On March 22, at about 15:00 GMT, Google was finally allowed to enter, crawl and index the New SCN. This marks another step foward in the roll out of the New SCN and, given Google’s importance as a source of traffic for the site, something my colleagues were waiting for ever since the New SCN launched ten days earlier.
For me, I have to admit that I was very excited because it’s not everyday you get to open the floodgates on a site with such a massive amount of quality content and witness its re-indexing by Google: it meant validating (hopefully) the months of planning that went into ensuring that SCN would be back up on it’s feet quickly with a minimal interruption to the search experience the community enjoyed before migration.
Here’s a rough scope of what this migration included and the dual challenge faced for SEO:
- Migrating three sites (and three systems) to a single and new URL:
forums.sdn.sap.com + weblogs.sdn.sap.com + www.sdn.sap.com –> scn.sap.com
- Migrating three sites worth of content into a single, unified one:
- 2million+ discussion (forum) threads and 20million+ messages (replies)
- 25,000+ blogs
- 25,000+ library assets (documents and videos)
- 1,100+ webpages
- New URL structure
- Millions of redirects activated (millions)
I’m not going to say that things went smoothly but my point is that the numbers are huge and so is the task of getting all those millions of SCN search results updated to their new URLs, that also happens to be on a brand new new sub-domain that was never crawled by Google. Updating the search results is organic and all we can really do is suggest to Google where and how to crawl the site: something that I have likened to waltzing with an elephant over the past few months.
Why not open sooner?
We had good reason to wait. Google crawlers add a considerable amount of load to any website: there were well founded fears that this additional load from external search engine crawlers could potentially bring down the site. (Crawlers, bots and spiders can represent anywhere from 30% to 50% of site traffic.) This fact was simply undeniable and we had to accept it despite our eagerness to open up to Google and other search engine crawlers as soon as possible. With a little negotiation and creative thinking by our IT team, we finally flipped the switch last Thursday*.
(*I can’t say the timing was great: I got notice just as I was preparing dinner for my screaming 16 month old and at the start of my weekend so I had to juggle feeding, cleaning and working on the computer to submit to Google and other search engines the relevant information all at the same time 😥 )
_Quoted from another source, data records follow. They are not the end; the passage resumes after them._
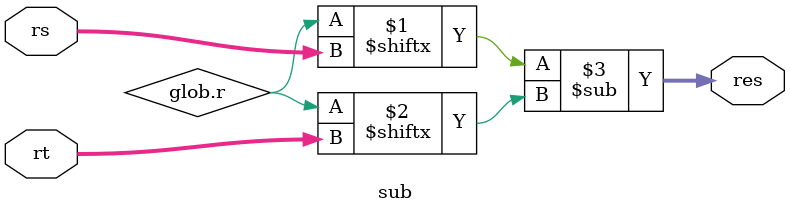
<source format=v>
module sub
(
    input  [4:0] rs, rt,
    output [31:0] res
);
assign res = glob.r[rs] - glob.r[rt];
endmodule
</source>
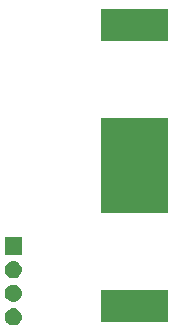
<source format=gbr>
G04 #@! TF.GenerationSoftware,KiCad,Pcbnew,(5.0.2)-1*
G04 #@! TF.CreationDate,2019-03-05T15:04:32-05:00*
G04 #@! TF.ProjectId,BlueNRG-SPBTLE-1S ACM,426c7565-4e52-4472-9d53-5042544c452d,rev?*
G04 #@! TF.SameCoordinates,Original*
G04 #@! TF.FileFunction,Soldermask,Bot*
G04 #@! TF.FilePolarity,Negative*
%FSLAX46Y46*%
G04 Gerber Fmt 4.6, Leading zero omitted, Abs format (unit mm)*
G04 Created by KiCad (PCBNEW (5.0.2)-1) date 3/5/2019 3:04:32 PM*
%MOMM*%
%LPD*%
G01*
G04 APERTURE LIST*
%ADD10C,0.100000*%
G04 APERTURE END LIST*
D10*
G36*
X139964283Y-94442702D02*
X140101095Y-94484204D01*
X140227184Y-94551599D01*
X140337701Y-94642299D01*
X140428401Y-94752816D01*
X140495796Y-94878905D01*
X140537298Y-95015717D01*
X140551311Y-95158000D01*
X140537298Y-95300283D01*
X140495796Y-95437095D01*
X140428401Y-95563184D01*
X140337701Y-95673701D01*
X140227184Y-95764401D01*
X140101095Y-95831796D01*
X139964283Y-95873298D01*
X139857650Y-95883800D01*
X139786350Y-95883800D01*
X139679717Y-95873298D01*
X139542905Y-95831796D01*
X139416816Y-95764401D01*
X139306299Y-95673701D01*
X139215599Y-95563184D01*
X139148204Y-95437095D01*
X139106702Y-95300283D01*
X139092689Y-95158000D01*
X139106702Y-95015717D01*
X139148204Y-94878905D01*
X139215599Y-94752816D01*
X139306299Y-94642299D01*
X139416816Y-94551599D01*
X139542905Y-94484204D01*
X139679717Y-94442702D01*
X139786350Y-94432200D01*
X139857650Y-94432200D01*
X139964283Y-94442702D01*
X139964283Y-94442702D01*
G37*
G36*
X152944800Y-95584800D02*
X147283200Y-95584800D01*
X147283200Y-92883200D01*
X152944800Y-92883200D01*
X152944800Y-95584800D01*
X152944800Y-95584800D01*
G37*
G36*
X139964283Y-92442702D02*
X140101095Y-92484204D01*
X140227184Y-92551599D01*
X140337701Y-92642299D01*
X140428401Y-92752816D01*
X140495796Y-92878905D01*
X140537298Y-93015717D01*
X140551311Y-93158000D01*
X140537298Y-93300283D01*
X140495796Y-93437095D01*
X140428401Y-93563184D01*
X140337701Y-93673701D01*
X140227184Y-93764401D01*
X140101095Y-93831796D01*
X139964283Y-93873298D01*
X139857650Y-93883800D01*
X139786350Y-93883800D01*
X139679717Y-93873298D01*
X139542905Y-93831796D01*
X139416816Y-93764401D01*
X139306299Y-93673701D01*
X139215599Y-93563184D01*
X139148204Y-93437095D01*
X139106702Y-93300283D01*
X139092689Y-93158000D01*
X139106702Y-93015717D01*
X139148204Y-92878905D01*
X139215599Y-92752816D01*
X139306299Y-92642299D01*
X139416816Y-92551599D01*
X139542905Y-92484204D01*
X139679717Y-92442702D01*
X139786350Y-92432200D01*
X139857650Y-92432200D01*
X139964283Y-92442702D01*
X139964283Y-92442702D01*
G37*
G36*
X139964283Y-90442702D02*
X140101095Y-90484204D01*
X140227184Y-90551599D01*
X140337701Y-90642299D01*
X140428401Y-90752816D01*
X140495796Y-90878905D01*
X140537298Y-91015717D01*
X140551311Y-91158000D01*
X140537298Y-91300283D01*
X140495796Y-91437095D01*
X140428401Y-91563184D01*
X140337701Y-91673701D01*
X140227184Y-91764401D01*
X140101095Y-91831796D01*
X139964283Y-91873298D01*
X139857650Y-91883800D01*
X139786350Y-91883800D01*
X139679717Y-91873298D01*
X139542905Y-91831796D01*
X139416816Y-91764401D01*
X139306299Y-91673701D01*
X139215599Y-91563184D01*
X139148204Y-91437095D01*
X139106702Y-91300283D01*
X139092689Y-91158000D01*
X139106702Y-91015717D01*
X139148204Y-90878905D01*
X139215599Y-90752816D01*
X139306299Y-90642299D01*
X139416816Y-90551599D01*
X139542905Y-90484204D01*
X139679717Y-90442702D01*
X139786350Y-90432200D01*
X139857650Y-90432200D01*
X139964283Y-90442702D01*
X139964283Y-90442702D01*
G37*
G36*
X140547800Y-89883800D02*
X139096200Y-89883800D01*
X139096200Y-88432200D01*
X140547800Y-88432200D01*
X140547800Y-89883800D01*
X140547800Y-89883800D01*
G37*
G36*
X152944800Y-86379800D02*
X147283200Y-86379800D01*
X147283200Y-78278200D01*
X152944800Y-78278200D01*
X152944800Y-86379800D01*
X152944800Y-86379800D01*
G37*
G36*
X152944800Y-71774800D02*
X147283200Y-71774800D01*
X147283200Y-69073200D01*
X152944800Y-69073200D01*
X152944800Y-71774800D01*
X152944800Y-71774800D01*
G37*
M02*

</source>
So we opened the doors and then what?
As you can see, Google started crawling immediately after we allowed it and submitted our new sitemap. Within hours there were already thousands of pages indexed, complete with their previews visible from the search results. After three days, most of our content has now been crawled and indexed, and even new content such as discussion appear within minutes of being posted:
Our space overview pages for popular topics like “SAP Mobile” and “ABAP” are ranking on the first page of results too so that’s really positive given that we offline for ten days and migrated these pages to a new sub-domain!
The redirects also worked in our favor: before opening the site, I could see that Google was already recording the redirections and building it’s own starting points ahead of the great crawl. Every day the number of URLs listed–but not indexed–grew: 135 on day one, 160k two days later, 400k by the end of the week and 1 million a week after launch.
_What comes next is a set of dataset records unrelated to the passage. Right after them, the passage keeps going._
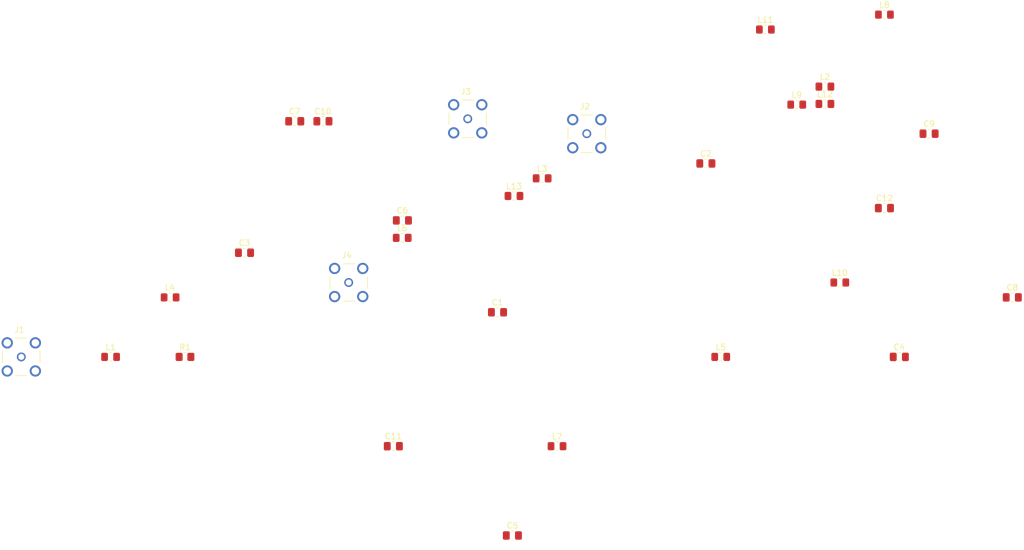
<source format=kicad_pcb>
(kicad_pcb (version 20211014) (generator pcbnew)

  (general
    (thickness 1.6)
  )

  (paper "A4")
  (layers
    (0 "F.Cu" signal)
    (31 "B.Cu" signal)
    (32 "B.Adhes" user "B.Adhesive")
    (33 "F.Adhes" user "F.Adhesive")
    (34 "B.Paste" user)
    (35 "F.Paste" user)
    (36 "B.SilkS" user "B.Silkscreen")
    (37 "F.SilkS" user "F.Silkscreen")
    (38 "B.Mask" user)
    (39 "F.Mask" user)
    (40 "Dwgs.User" user "User.Drawings")
    (41 "Cmts.User" user "User.Comments")
    (42 "Eco1.User" user "User.Eco1")
    (43 "Eco2.User" user "User.Eco2")
    (44 "Edge.Cuts" user)
    (45 "Margin" user)
    (46 "B.CrtYd" user "B.Courtyard")
    (47 "F.CrtYd" user "F.Courtyard")
    (48 "B.Fab" user)
    (49 "F.Fab" user)
    (50 "User.1" user)
    (51 "User.2" user)
    (52 "User.3" user)
    (53 "User.4" user)
    (54 "User.5" user)
    (55 "User.6" user)
    (56 "User.7" user)
    (57 "User.8" user)
    (58 "User.9" user)
  )

  (setup
    (pad_to_mask_clearance 0)
    (pcbplotparams
      (layerselection 0x00010fc_ffffffff)
      (disableapertmacros false)
      (usegerberextensions false)
      (usegerberattributes true)
      (usegerberadvancedattributes true)
      (creategerberjobfile true)
      (svguseinch false)
      (svgprecision 6)
      (excludeedgelayer true)
      (plotframeref false)
      (viasonmask false)
      (mode 1)
      (useauxorigin false)
      (hpglpennumber 1)
      (hpglpenspeed 20)
      (hpglpendiameter 15.000000)
      (dxfpolygonmode true)
      (dxfimperialunits true)
      (dxfusepcbnewfont true)
      (psnegative false)
      (psa4output false)
      (plotreference true)
      (plotvalue true)
      (plotinvisibletext false)
      (sketchpadsonfab false)
      (subtractmaskfromsilk false)
      (outputformat 1)
      (mirror false)
      (drillshape 1)
      (scaleselection 1)
      (outputdirectory "")
    )
  )

  (net 0 "")
  (net 1 "GND")
  (net 2 "Net-(J1-Pad1)")
  (net 3 "Net-(C6-Pad2)")
  (net 4 "Net-(J4-Pad1)")
  (net 5 "Net-(L1-Pad1)")
  (net 6 "Net-(C1-Pad1)")
  (net 7 "Net-(C1-Pad2)")
  (net 8 "Net-(C2-Pad2)")
  (net 9 "Net-(C3-Pad2)")
  (net 10 "Net-(C4-Pad2)")
  (net 11 "Net-(C5-Pad2)")
  (net 12 "Net-(C6-Pad1)")
  (net 13 "Net-(C7-Pad2)")
  (net 14 "Net-(C9-Pad2)")
  (net 15 "Net-(C10-Pad2)")
  (net 16 "Net-(C11-Pad2)")
  (net 17 "Net-(C12-Pad2)")

  (footprint "SMA_CONNECTOR:LPRS_SMA_CONNECTOR" (layer "F.Cu") (at 124.46 40.64))

  (footprint "Resistor_SMD:R_0805_2012Metric_Pad1.20x1.40mm_HandSolder" (layer "F.Cu") (at 55.88 78.74))

  (footprint "Capacitor_SMD:C_0805_2012Metric_Pad1.18x1.45mm_HandSolder" (layer "F.Cu") (at 109.22 71.12))

  (footprint "Capacitor_SMD:C_0805_2012Metric_Pad1.18x1.45mm_HandSolder" (layer "F.Cu") (at 79.42 38.52))

  (footprint "Capacitor_SMD:C_0805_2012Metric_Pad1.18x1.45mm_HandSolder" (layer "F.Cu") (at 91.44 93.98))

  (footprint "Inductor_SMD:L_0805_2012Metric_Pad1.15x1.40mm_HandSolder" (layer "F.Cu") (at 92.955 58.42))

  (footprint "Inductor_SMD:L_0805_2012Metric_Pad1.15x1.40mm_HandSolder" (layer "F.Cu") (at 43.18 78.74))

  (footprint "Inductor_SMD:L_0805_2012Metric_Pad1.15x1.40mm_HandSolder" (layer "F.Cu") (at 165.1 32.61))

  (footprint "Capacitor_SMD:C_0805_2012Metric_Pad1.18x1.45mm_HandSolder" (layer "F.Cu") (at 182.88 40.64))

  (footprint "Inductor_SMD:L_0805_2012Metric_Pad1.15x1.40mm_HandSolder" (layer "F.Cu") (at 116.84 48.26))

  (footprint "Capacitor_SMD:C_0805_2012Metric_Pad1.18x1.45mm_HandSolder" (layer "F.Cu") (at 66.04 60.96))

  (footprint "SMA_CONNECTOR:LPRS_SMA_CONNECTOR" (layer "F.Cu") (at 104.14 38.1))

  (footprint "Inductor_SMD:L_0805_2012Metric_Pad1.15x1.40mm_HandSolder" (layer "F.Cu") (at 160.29 35.68))

  (footprint "Inductor_SMD:L_0805_2012Metric_Pad1.15x1.40mm_HandSolder" (layer "F.Cu") (at 119.38 93.98))

  (footprint "Capacitor_SMD:C_0805_2012Metric_Pad1.18x1.45mm_HandSolder" (layer "F.Cu") (at 74.61 38.52))

  (footprint "Inductor_SMD:L_0805_2012Metric_Pad1.15x1.40mm_HandSolder" (layer "F.Cu") (at 112.03 51.27))

  (footprint "Inductor_SMD:L_0805_2012Metric_Pad1.15x1.40mm_HandSolder" (layer "F.Cu") (at 165.1 35.56))

  (footprint "SMA_CONNECTOR:LPRS_SMA_CONNECTOR" (layer "F.Cu") (at 27.94 78.74))

  (footprint "Capacitor_SMD:C_0805_2012Metric_Pad1.18x1.45mm_HandSolder" (layer "F.Cu") (at 111.76 109.22))

  (footprint "Capacitor_SMD:C_0805_2012Metric_Pad1.18x1.45mm_HandSolder" (layer "F.Cu") (at 144.78 45.72))

  (footprint "Inductor_SMD:L_0805_2012Metric_Pad1.15x1.40mm_HandSolder" (layer "F.Cu") (at 154.94 22.86))

  (footprint "Inductor_SMD:L_0805_2012Metric_Pad1.15x1.40mm_HandSolder" (layer "F.Cu") (at 167.64 66.04))

  (footprint "SMA_CONNECTOR:LPRS_SMA_CONNECTOR" (layer "F.Cu") (at 83.82 66.04))

  (footprint "Capacitor_SMD:C_0805_2012Metric_Pad1.18x1.45mm_HandSolder" (layer "F.Cu") (at 175.26 53.34))

  (footprint "Inductor_SMD:L_0805_2012Metric_Pad1.15x1.40mm_HandSolder" (layer "F.Cu") (at 147.32 78.74))

  (footprint "Capacitor_SMD:C_0805_2012Metric_Pad1.18x1.45mm_HandSolder" (layer "F.Cu") (at 197.0825 68.58))

  (footprint "Inductor_SMD:L_0805_2012Metric_Pad1.15x1.40mm_HandSolder" (layer "F.Cu") (at 53.34 68.58))

  (footprint "Capacitor_SMD:C_0805_2012Metric_Pad1.18x1.45mm_HandSolder" (layer "F.Cu") (at 177.8 78.74))

  (footprint "Capacitor_SMD:C_0805_2012Metric_Pad1.18x1.45mm_HandSolder" (layer "F.Cu") (at 92.985 55.44))

  (footprint "Inductor_SMD:L_0805_2012Metric_Pad1.15x1.40mm_HandSolder" (layer "F.Cu") (at 175.26 20.32))

)

</source>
See for Yourself (Search Tips)
Have a look at the New SCN search results. The site operator is a handy way of limiting your search results to a specific domain:
|Search Prefix/Format||Description||Example Query Strings|
|site:scn.sap.com [query]||Displays results from SCN only||site:scn.sap.com ABAP|
|site:scn.sap.com/thread/ [query]||Displays results from SCN Discussions (forums) only||site:scn.sap.com/thread/ time value|
|site:sap.com [query]||Displays results from SAP domains: SAP.com, SCN, Help, EcoHub, etc.||site:sap.com Mobile|
|site:scn.sap.com [query] inurl:blog||Displays results from SCN Blogs only||site:scn.sap.com/ workflow inurl:blog|
There’s still lots of work to be done. We have to update incoming links we can influence (Like Wikipedia: please help us!), tweak our crawl instructions to Google, fix any broken redirects, slowly shut down the old sites when we’ve got the most possible of their redirects possible…yup, there’s still lots to be done.
You, the community, have done a fine job creating lots of new quality content on the New SCN so you should just keep doing that while also sharing, bookmarking, liking and rating any content you have an opinion about: all these little extras help Google to identify good/bad content and ultimately help users find the content.